==== Records for this task ====

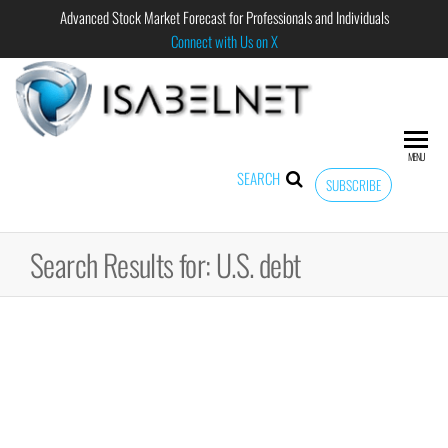
Advanced Stock Market Forecast for Professionals and Individuals
Connect with Us on X
ISABELNET
Advanced
Stock
Market
MENU
Forecast for
SEARCH
SUBSCRIBE
Professional
and
Individual
Search Results for: U.S. debt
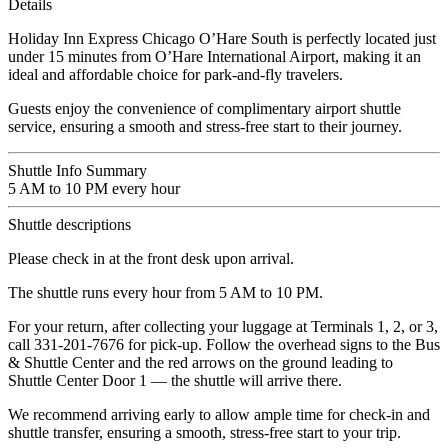
Details
Holiday Inn Express Chicago O’Hare South is perfectly located just
under 15 minutes from O’Hare International Airport, making it an
ideal and affordable choice for park-and-fly travelers.
Guests enjoy the convenience of complimentary airport shuttle
service, ensuring a smooth and stress-free start to their journey.
Shuttle Info Summary
5 AM to 10 PM every hour
Shuttle descriptions
Please check in at the front desk upon arrival.
The shuttle runs every hour from 5 AM to 10 PM.
For your return, after collecting your luggage at Terminals 1, 2, or 3,
call 331-201-7676 for pick-up. Follow the overhead signs to the Bus
& Shuttle Center and the red arrows on the ground leading to
Shuttle Center Door 1 — the shuttle will arrive there.
We recommend arriving early to allow ample time for check-in and
shuttle transfer, ensuring a smooth, stress-free start to your trip.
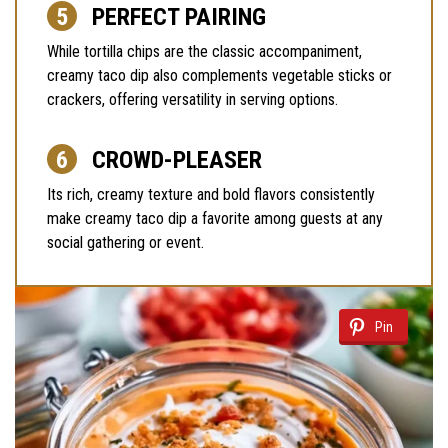
PERFECT PAIRING
While tortilla chips are the classic accompaniment,
creamy taco dip also complements vegetable sticks or
crackers, offering versatility in serving options.
CROWD-PLEASER
Its rich, creamy texture and bold flavors consistently
make creamy taco dip a favorite among guests at any
social gathering or event.
Pin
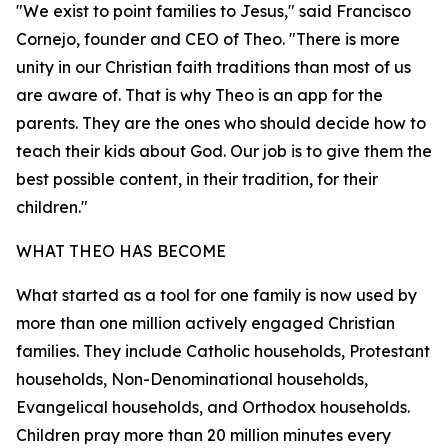
"We exist to point families to Jesus," said Francisco
Cornejo, founder and CEO of Theo. "There is more
unity in our Christian faith traditions than most of us
are aware of. That is why Theo is an app for the
parents. They are the ones who should decide how to
teach their kids about God. Our job is to give them the
best possible content, in their tradition, for their
children."
WHAT THEO HAS BECOME
What started as a tool for one family is now used by
more than one million actively engaged Christian
families. They include Catholic households, Protestant
households, Non-Denominational households,
Evangelical households, and Orthodox households.
Children pray more than 20 million minutes every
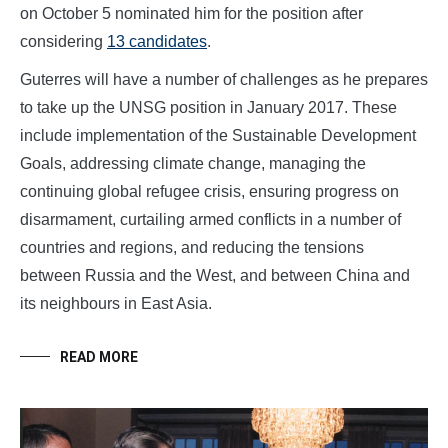
on October 5 nominated him for the position after
considering
13 candidates
.
Guterres will have a number of challenges as he prepares
to take up the UNSG position in January 2017. These
include implementation of the Sustainable Development
Goals, addressing climate change, managing the
continuing global refugee crisis, ensuring progress on
disarmament, curtailing armed conflicts in a number of
countries and regions, and reducing the tensions
between Russia and the West, and between China and
its neighbours in East Asia.
READ MORE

====

▶ **Task brief**: Please retype every line of text from the entries above word for word, leaving the pictures out of your answer.

▶ **Solution below**:
Advanced Stock Market Forecast for Professionals and Individuals
Connect with Us on X
ISABELNET
Advanced
Stock
Market
MENU
Forecast for
SEARCH
SUBSCRIBE
Professional
and
Individual
Search Results for: U.S. debt
Details
Holiday Inn Express Chicago O’Hare South is perfectly located just
under 15 minutes from O’Hare International Airport, making it an
ideal and affordable choice for park-and-fly travelers.
Guests enjoy the convenience of complimentary airport shuttle
service, ensuring a smooth and stress-free start to their journey.
Shuttle Info Summary
5 AM to 10 PM every hour
Shuttle descriptions
Please check in at the front desk upon arrival.
The shuttle runs every hour from 5 AM to 10 PM.
For your return, after collecting your luggage at Terminals 1, 2, or 3,
call 331-201-7676 for pick-up. Follow the overhead signs to the Bus
& Shuttle Center and the red arrows on the ground leading to
Shuttle Center Door 1 — the shuttle will arrive there.
We recommend arriving early to allow ample time for check-in and
shuttle transfer, ensuring a smooth, stress-free start to your trip.
PERFECT PAIRING
While tortilla chips are the classic accompaniment,
creamy taco dip also complements vegetable sticks or
crackers, offering versatility in serving options.
CROWD-PLEASER
Its rich, creamy texture and bold flavors consistently
make creamy taco dip a favorite among guests at any
social gathering or event.
Pin
"We exist to point families to Jesus," said Francisco
Cornejo, founder and CEO of Theo. "There is more
unity in our Christian faith traditions than most of us
are aware of. That is why Theo is an app for the
parents. They are the ones who should decide how to
teach their kids about God. Our job is to give them the
best possible content, in their tradition, for their
children."
WHAT THEO HAS BECOME
What started as a tool for one family is now used by
more than one million actively engaged Christian
families. They include Catholic households, Protestant
households, Non-Denominational households,
Evangelical households, and Orthodox households.
Children pray more than 20 million minutes every
on October 5 nominated him for the position after
considering
13 candidates
.
Guterres will have a number of challenges as he prepares
to take up the UNSG position in January 2017. These
include implementation of the Sustainable Development
Goals, addressing climate change, managing the
continuing global refugee crisis, ensuring progress on
disarmament, curtailing armed conflicts in a number of
countries and regions, and reducing the tensions
between Russia and the West, and between China and
its neighbours in East Asia.
READ MORE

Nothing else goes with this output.